Lalla Fatma N'Soumer was a Kabyle Berber warrior and religious leader who organised the principal armed resistance to the French conquest of Greater Kabylia between 1854 and 1857. She was born around 1830 in the village of Werja in the Soummam valley, into the Aith Sidi Ahmed Ou Yahia, a marabout family of the Rahmaniyya Sufi order, and acquired her epithet "n'Soumer" from the village of Soumer at the foot of the Djurdjura where she settled in early adulthood.
She refused the customary marriage prepared for her in adolescence and instead retired to the zawiya of her brother Si Mohand Tayeb, devoting herself to religious and ascetic practice. The recognition of her spiritual authority across the Greater Kabylia region — unusual for a young unmarried woman — established the political basis for her subsequent leadership.

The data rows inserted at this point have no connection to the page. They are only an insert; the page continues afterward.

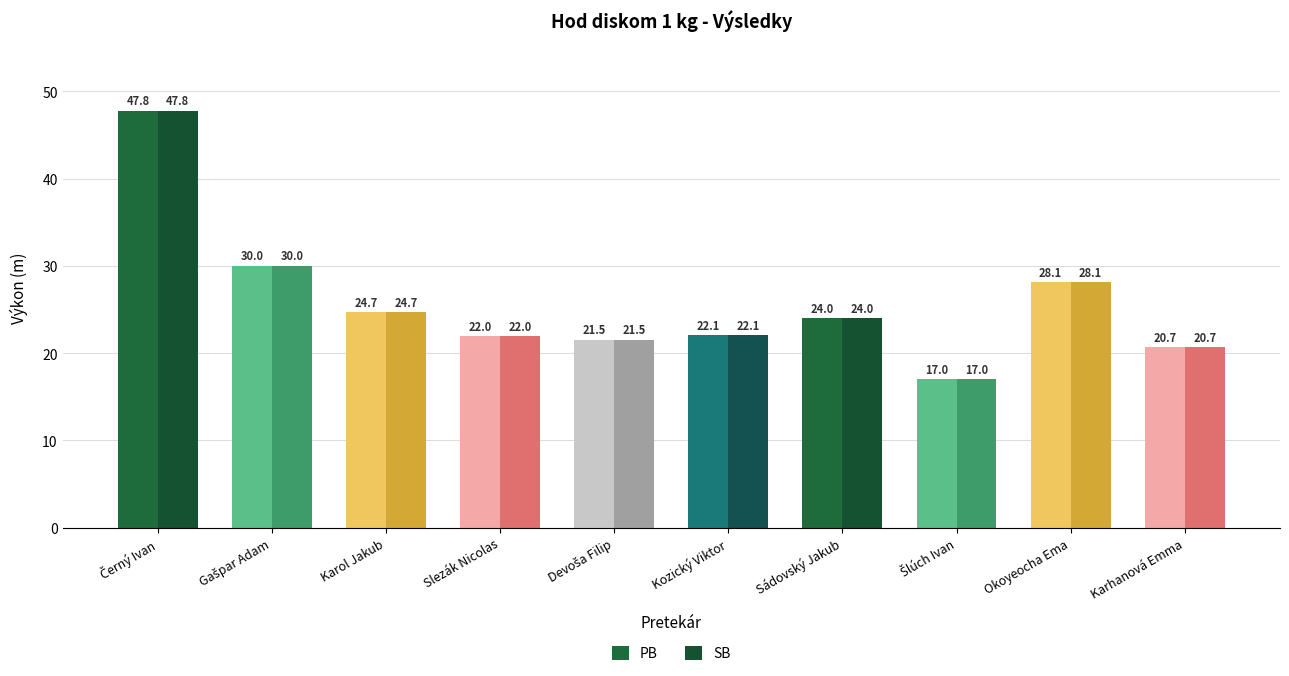

How many groups of bars are there?

10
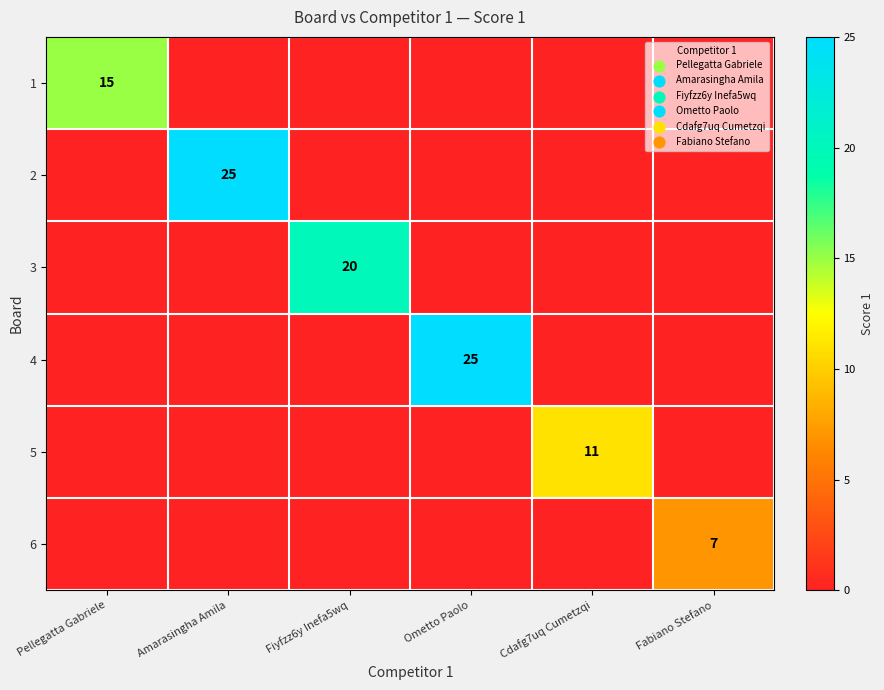

True or false: 1 has a value of 15 at Pellegatta Gabriele.

True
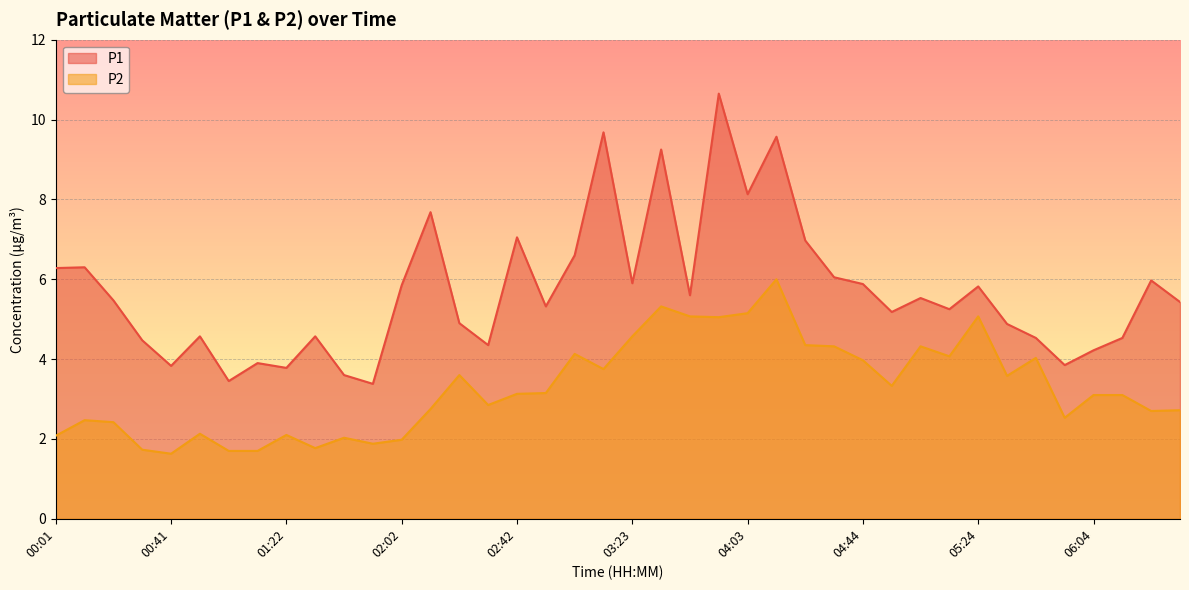

What is the difference between the maximum and second lowest values in the P2 series?

4.3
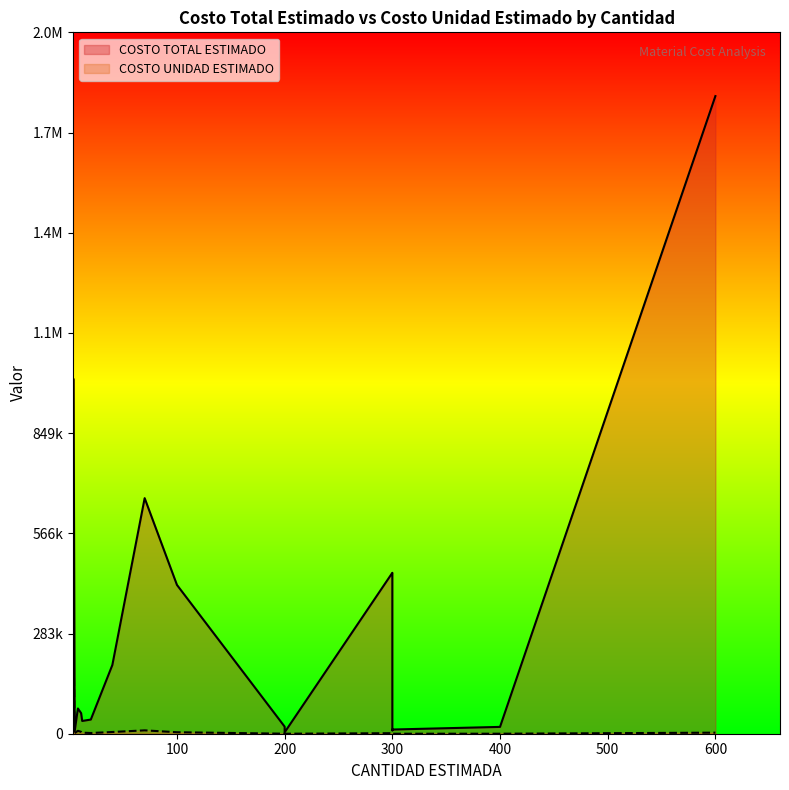

True or false: COSTO TOTAL ESTIMADO and COSTO UNIDAD ESTIMADO intersect in this chart.

False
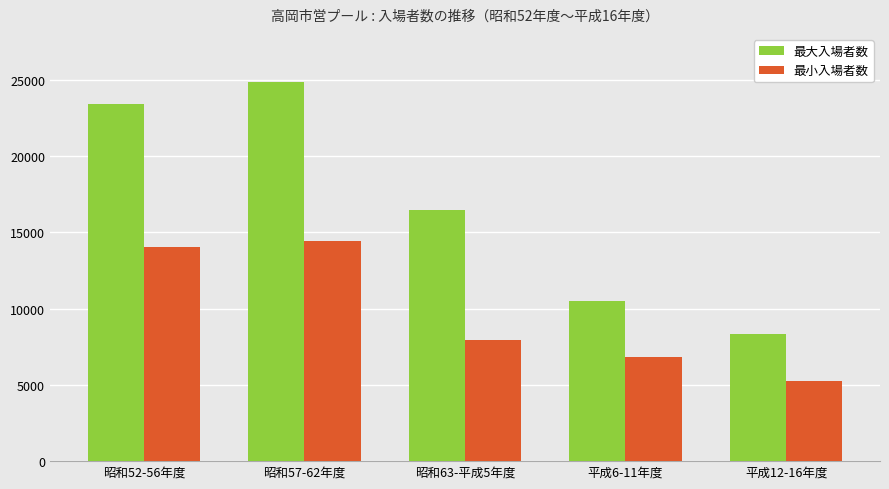

True or false: 最小入場者数 has a value of 25064 at 昭和52-56年度.

False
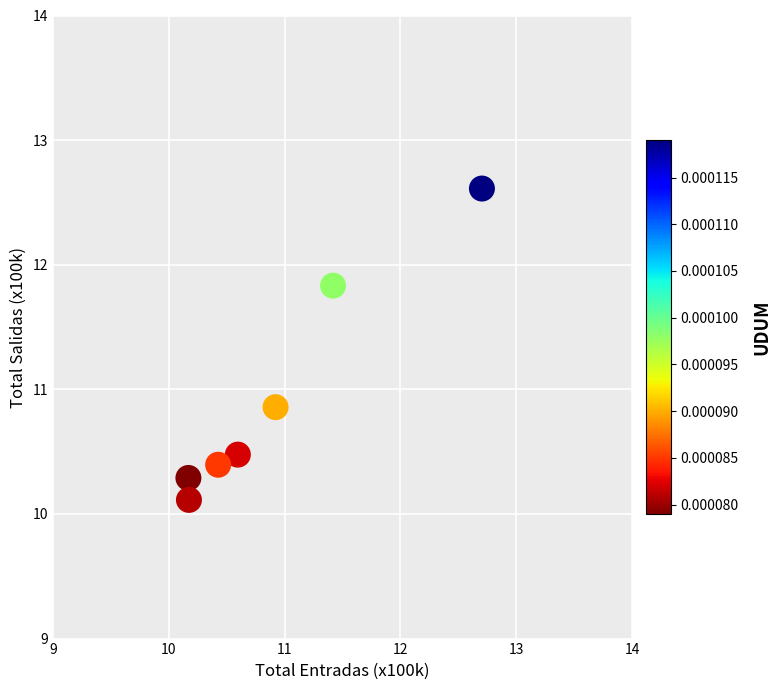

What is the range of X values (max minus min)?

2.5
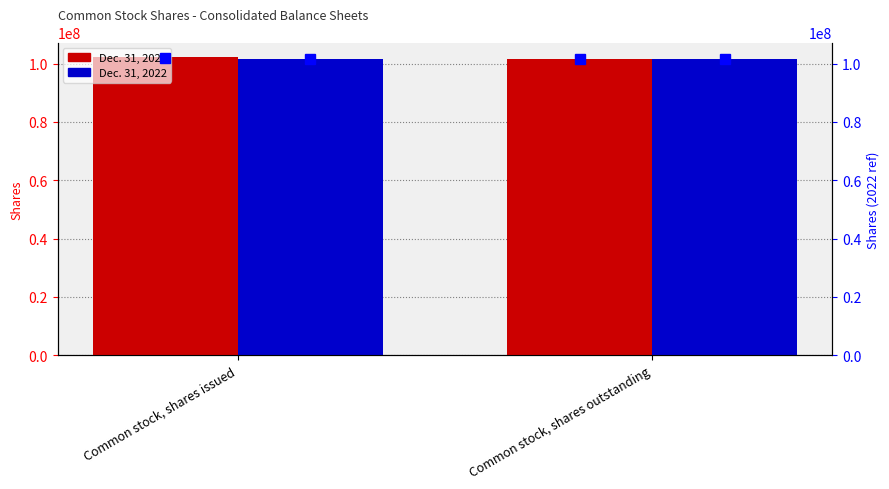

What is the label of the 2nd bar from the left?

Common stock, shares outstanding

When the French expeditionary corps under Marshal Randon began the systematic conquest of Greater Kabylia in 1854, Lalla Fatma assumed the political-religious leadership of the resistance alongside Cherif Boubaghla. The principal engagements were at Tachkrirt in 1854, where her forces inflicted heavy casualties on a French column, and at Icherriden in July 1857, where the resistance was ultimately broken by overwhelming French numerical and artillery superiority.
She was captured at the fall of Takhlijt Ath Aïsi in July 1857 and held under house arrest at the Beni Slimane zawiya at Tablat until her death in 1863, at the age of thirty-three. Her remains were transferred to the El-Alia martyrs' cemetery in Algiers in 1995 by the Algerian government. She is conventionally treated as the foundational woman figure of Algerian anti-colonial resistance, alongside the Kahina of the seventh century and Hassiba Ben Bouali of the twentieth.